Its official; half of England's local authority facility stock will be celebrating its 35th birthday in 2008-2009. The early seventies baby-boom for sports facilities hits crunch time and the plethora of flat roofs, brown and yellow tiles, circulation space dominated, staff-intensive, tired facilities that reach this milestone are steadily becoming uneconomic.
At the same time, the university sector is becoming increasingly conscious and aware of the significance of quality and the ‘wow' factor needed from sports facilities. This is inspired both by a genuine desire to raise levels of student participation in sport and physical activity and by the increasingly competitive environment, to keep up with Russell Group, 94 Group or simply local HE competitors.
Either way, both have a vested interest in reviewing how they can deliver sustainable and appropriate services to distinct markets.
Sharing facilities for performance-based sport is a long-standing habit; to name just a few: Gymnastics at LMU (Carnegie), Judo at Wolverhampton, Netball Superleague at Northumbria and Brunel, swimming at Manchester and Stirling, and a whole variety of sports at Loughborough and Bath.
This said, the number of genuine university-community joint developments is actually still quite low. Few have cracked how to marry the variable but often competing demands of the main ‘markets' that they are required to service.
Typical barriers have been (and continue to be) the part year requirements of the student market, the different pricing mechanisms frequently adopted and broadly coinciding ‘peak demand times.'
However, collaboration is made more desirable by factors such as the greater demand for pools on university campuses, the more businesslike approach of all parties, the opportunity to integrate university and community-based clubs and an acceptance that, for many, joint development (and operation) of new high quality facilities is the only practical option.
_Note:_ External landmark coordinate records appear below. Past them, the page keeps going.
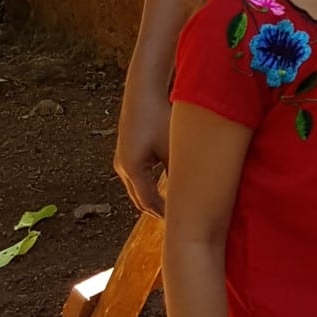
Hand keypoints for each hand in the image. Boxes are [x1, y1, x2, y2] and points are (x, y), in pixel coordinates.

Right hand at [115, 62, 172, 216]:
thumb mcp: (174, 146)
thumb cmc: (161, 116)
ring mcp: (122, 160)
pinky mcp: (127, 152)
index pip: (149, 202)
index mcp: (133, 168)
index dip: (165, 215)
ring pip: (138, 189)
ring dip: (154, 199)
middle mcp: (123, 167)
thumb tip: (194, 193)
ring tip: (174, 211)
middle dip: (159, 211)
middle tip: (178, 224)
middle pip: (140, 200)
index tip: (181, 225)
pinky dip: (151, 186)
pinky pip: (139, 177)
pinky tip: (167, 188)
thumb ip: (180, 170)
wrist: (143, 91)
In one such venture a local authority is assessing whether, via partnership with a university operating on its patch, it can rationalise up to three ageing pools; all in varying stages of decay. By so doing it will be able to allocate both capital and ongoing revenue funding for the operation of a major new sports facility located in a community-accessible and visible position on the edge of a newly planned campus.
The quid pro quo is that the University, which has a profile in sports science and research gains facilities that reflect its academic pre-eminence, that are a major attraction for all students and will, in time, enable it to link its academic work to longitudinal impact assessment - benefiting all parties.
Much work remains, from working through the programming of wet, dry and fitness facilities, managing the integration between student and community sport and sensitively organising differential charging. Business planning must also build systematic maintenance and refurbishment into the partnership so that facilities have a genuine chance of looking presentable in 25 years time.
There is little doubt, however, that collaboration will enable both organisations to achieve a facility (and related services) of a scale and quality that neither would have developed independently while the net cost of service delivery will reduce; surely a marriage with half a chance of going the distance!